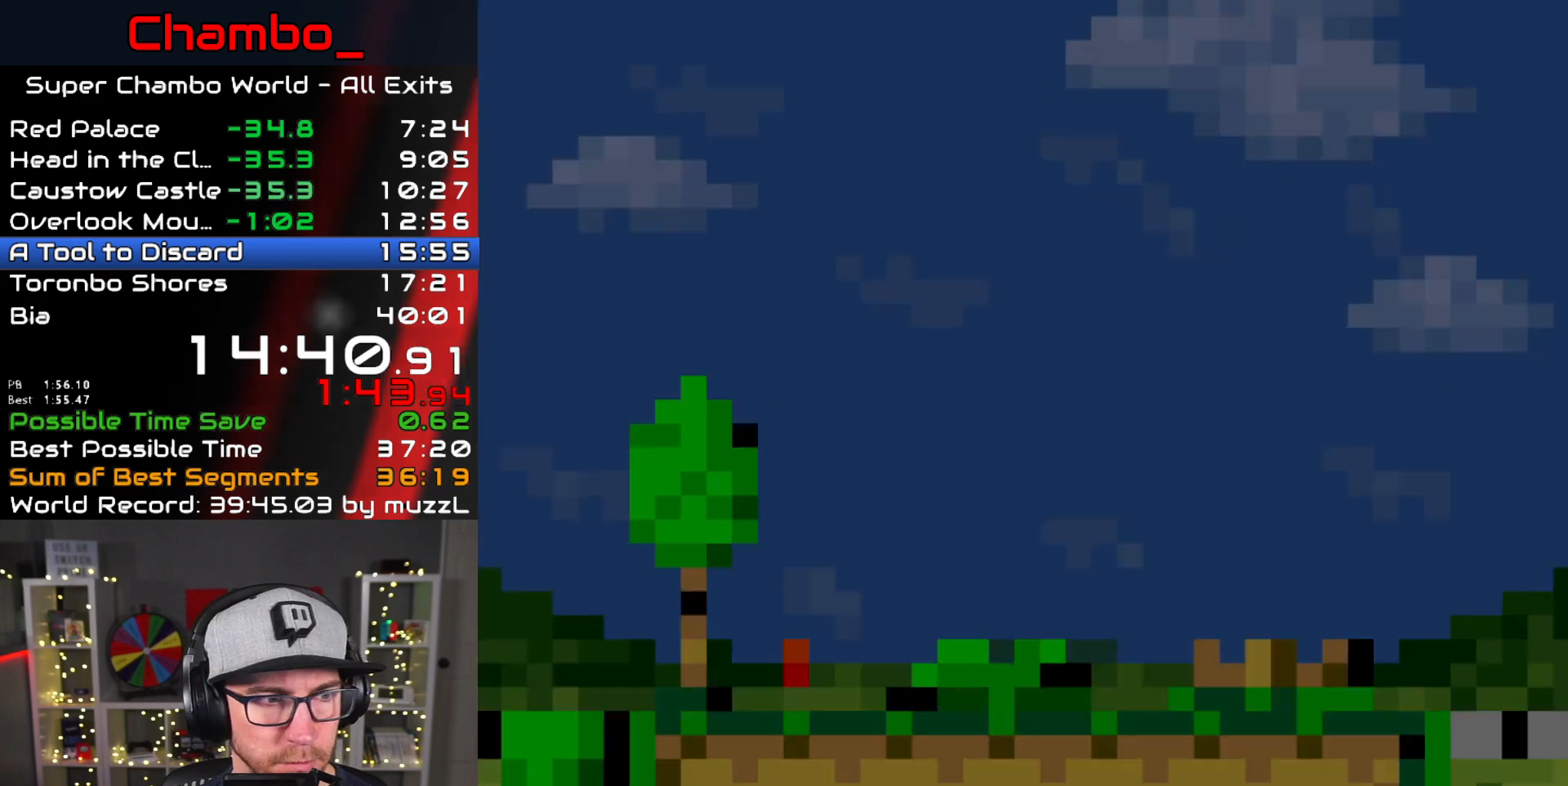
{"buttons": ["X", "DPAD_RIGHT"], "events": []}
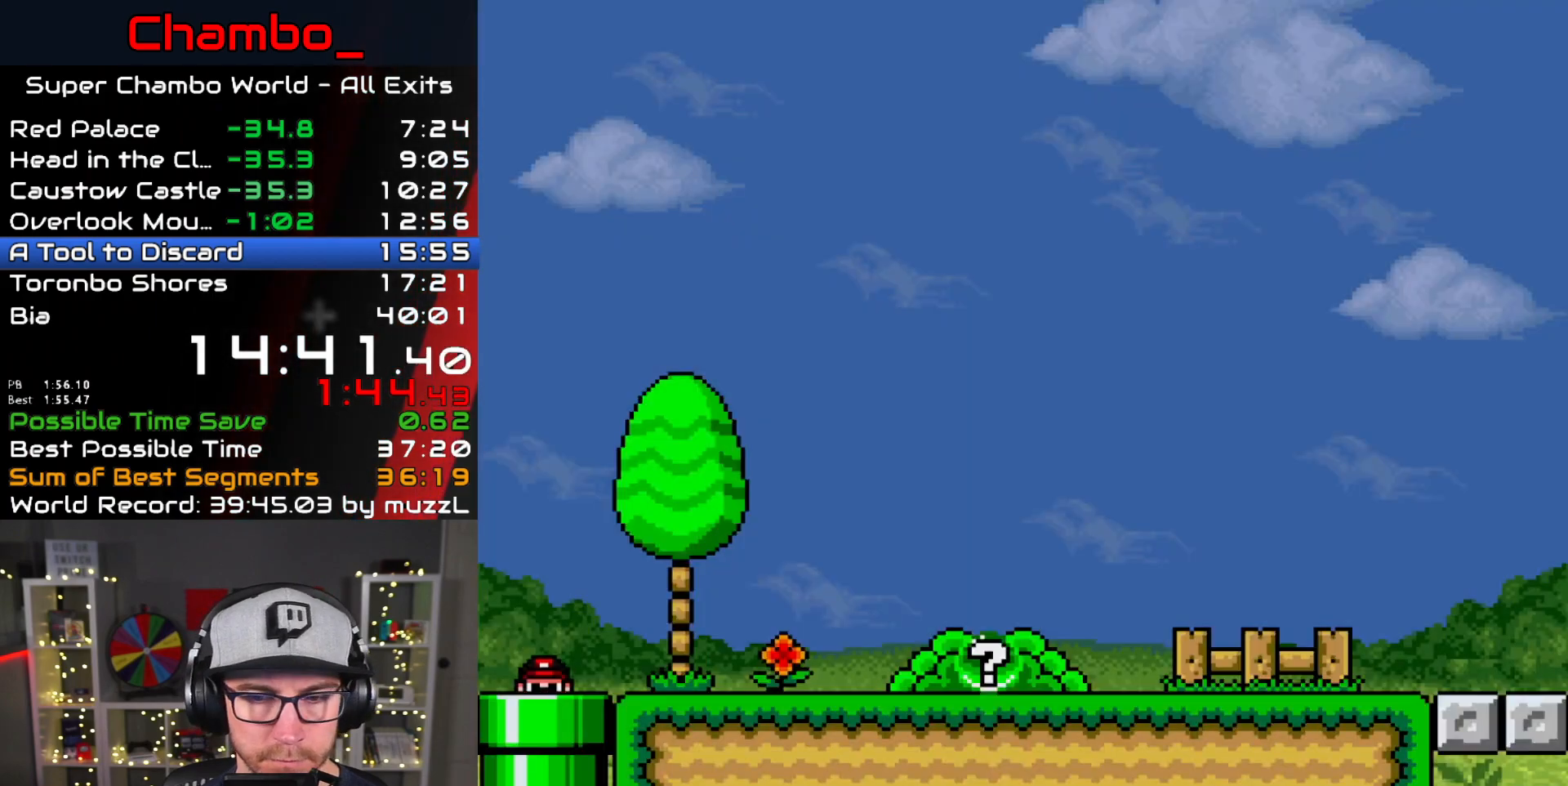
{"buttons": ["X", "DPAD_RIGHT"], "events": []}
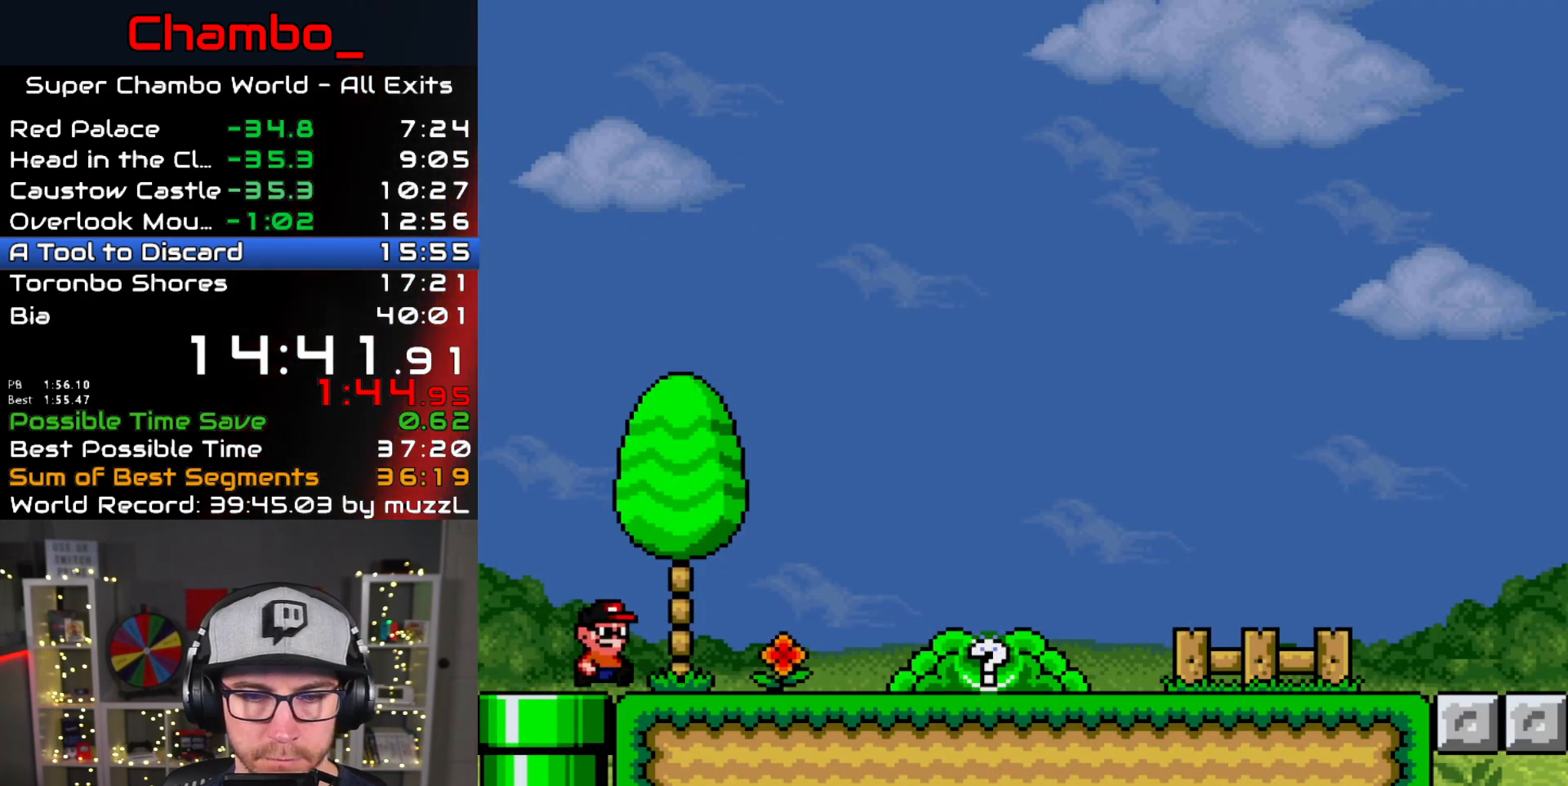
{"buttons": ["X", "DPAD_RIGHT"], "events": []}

> [Task instructions] Would you return the material above exactly, apart from its pictures?

> [Exercise output]
{"buttons": ["X", "DPAD_RIGHT"], "events": []}
{"buttons": ["X", "DPAD_RIGHT"], "events": []}
{"buttons": ["X", "DPAD_RIGHT"], "events": []}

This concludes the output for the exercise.